Anonymous wrote:I did it and it caused my mom all sorts of heartburn. 20 years on and my marriage is strong whereas my sibling’s marriage to a wealthy person from our social class is chronic on the edge of divorce. The hurt from my mom’s early disapproval and coldness to my spouse will never go away, as much as she appreciates them now.
Anonymous wrote:Nope, as long as the spouse treats my child well. Maybe because I was born into LMC (think trailer park) and worked + married myself into UMC (live in a $2M home).
Anonymous wrote:I feel like one thing I’ve learned from reading these boards is that it isn’t really about social class, but it is about an ACE score. If my daughter wanted to marry a guy who had a deeply traumatic background, I would talk to her about making sure he has done therapy to work through it. Plenty of guys can say “I don’t want to be my parents” and avoid addiction and cheating through college and twenties. But once their are kids, aging parents, etc — it becomes easy to repeat history.
Anonymous wrote:oAnonymous wrote:This alone would not bother us at all. DH and I both grew up in large LMC/working class families and our extended families are very much a mix today. We have siblings who are doctors and college professors, siblings who work manual labor, and everything in between.
I would be far more concerned about the spouse’s upbringing in general- things like alcoholism or drugs, abuse, general instability etc. Those things occur in families of all socioeconomic classes.
Thank you. Yes. Addiction and dysfunction don’t discriminate. Just look at the Hiltons or the Kennedys. So many trashy dumpster fire judgements about other people on here. Pathetic.
Anonymous wrote:I also married someone of a lower SES than what I grew up in. I didn’t think it would matter but it did. He balked when I would order a coffee or muffin outside, he saves all the hotel toiletries, he refuses to throw away food even if it’s gone bad. Just things like that that get on my nerves. That being said, I think it also has to do with how you were raised, not just how much money you had. A kind and decent lower middle class person would be so much better than a rich controlling spouse.
Anonymous wrote:I married a spouse that was less educated, came from a less financially stable family, and had a chaotic childhood with alcoholic, abusive parents. He and his siblings spent years in foster care.
Love cannot solve all issues. My spouse had a very different style of communicating, handling conflict, different opinions on money and our capability to save money (he thought saving 6 months of living expenses was an impossibility), and he eventually went down the path of troubling levels of drinking and alcohol-related behaviors. His history was full of red flags that I ignored or thought would not affect us.

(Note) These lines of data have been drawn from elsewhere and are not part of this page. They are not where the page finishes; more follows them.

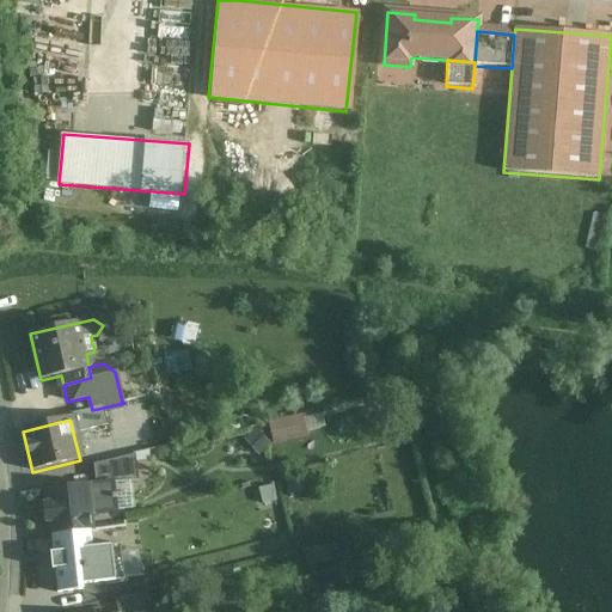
[(130,457),(93,465),(96,487),(112,484),(139,482),(135,456),(130,457)]
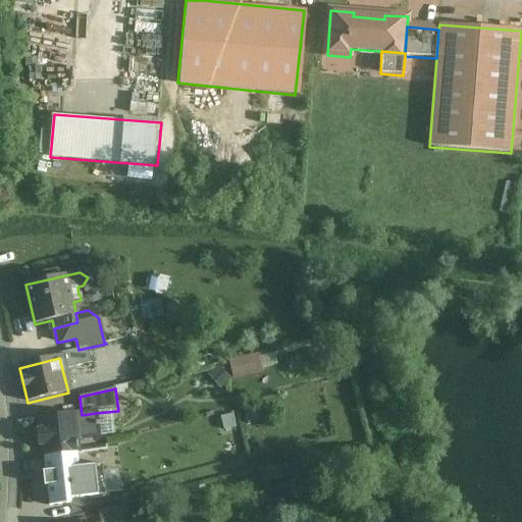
[(82,415),(39,419),(41,431),(39,432),(40,445),(42,445),(43,458),(79,454),(76,438),(99,436),(97,426),(99,426),(99,423),(97,423),(96,413),(82,415)]
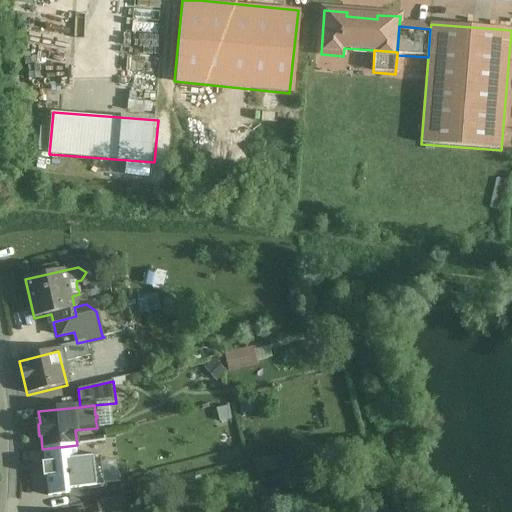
[(77,445),(42,449),(48,498),(70,495),(69,490),(104,486),(101,457),(78,459),(77,445)]
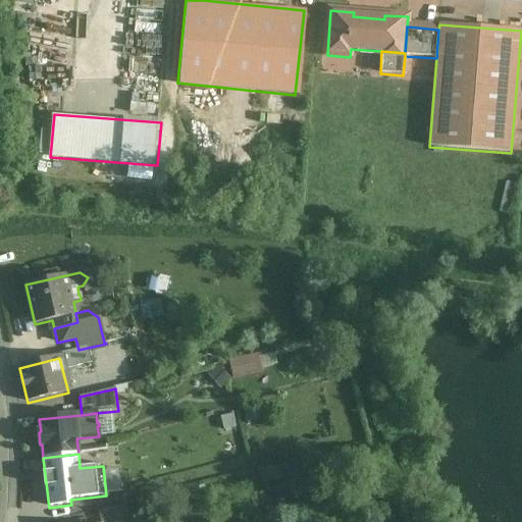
[(124,507),(98,514),(100,521),(115,521),(127,519),(124,507)]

Vetting a potential spouse is almost like vetting a horse... you need to look past how pretty the horse is, and look at the quality of his temperament, the qualities of the parents, how was the horse raised, history of veterinary care, who trained it... etc. Don't pick the horse whose parents had soundness issues and aggressive temperaments amd expect something different just because you love it.
Anonymous wrote:I wouldn’t care as long as she didn’t act low class.
Anonymous wrote:Anonymous wrote:Depends on the genetics. If the individual’s four grandparents were kind, smart and hardworking, with no psychological or substance use problems, then it’s fine. Otherwise run.
This is what matters to me. Are they lazy know it alls? Look around.
Are they kind, hard working, open and compatible with your DC and is there mutual respect in the relationship? Much better.
The personality traits that set my alarms off are lazy, sneaky and/or closed - otherwise I am open.
I know people who came to this country with no college degrees who made an exceptional life for their kids (better than most who were born and raised in the U.S., with degrees and white collar jobs), and I know people whose parents are educated, and feel owed, who are miserable, so their kids are miserable.
Anonymous wrote:Depends on the genetics. If the individual’s four grandparents were kind, smart and hardworking, with no psychological or substance use problems, then it’s fine. Otherwise run.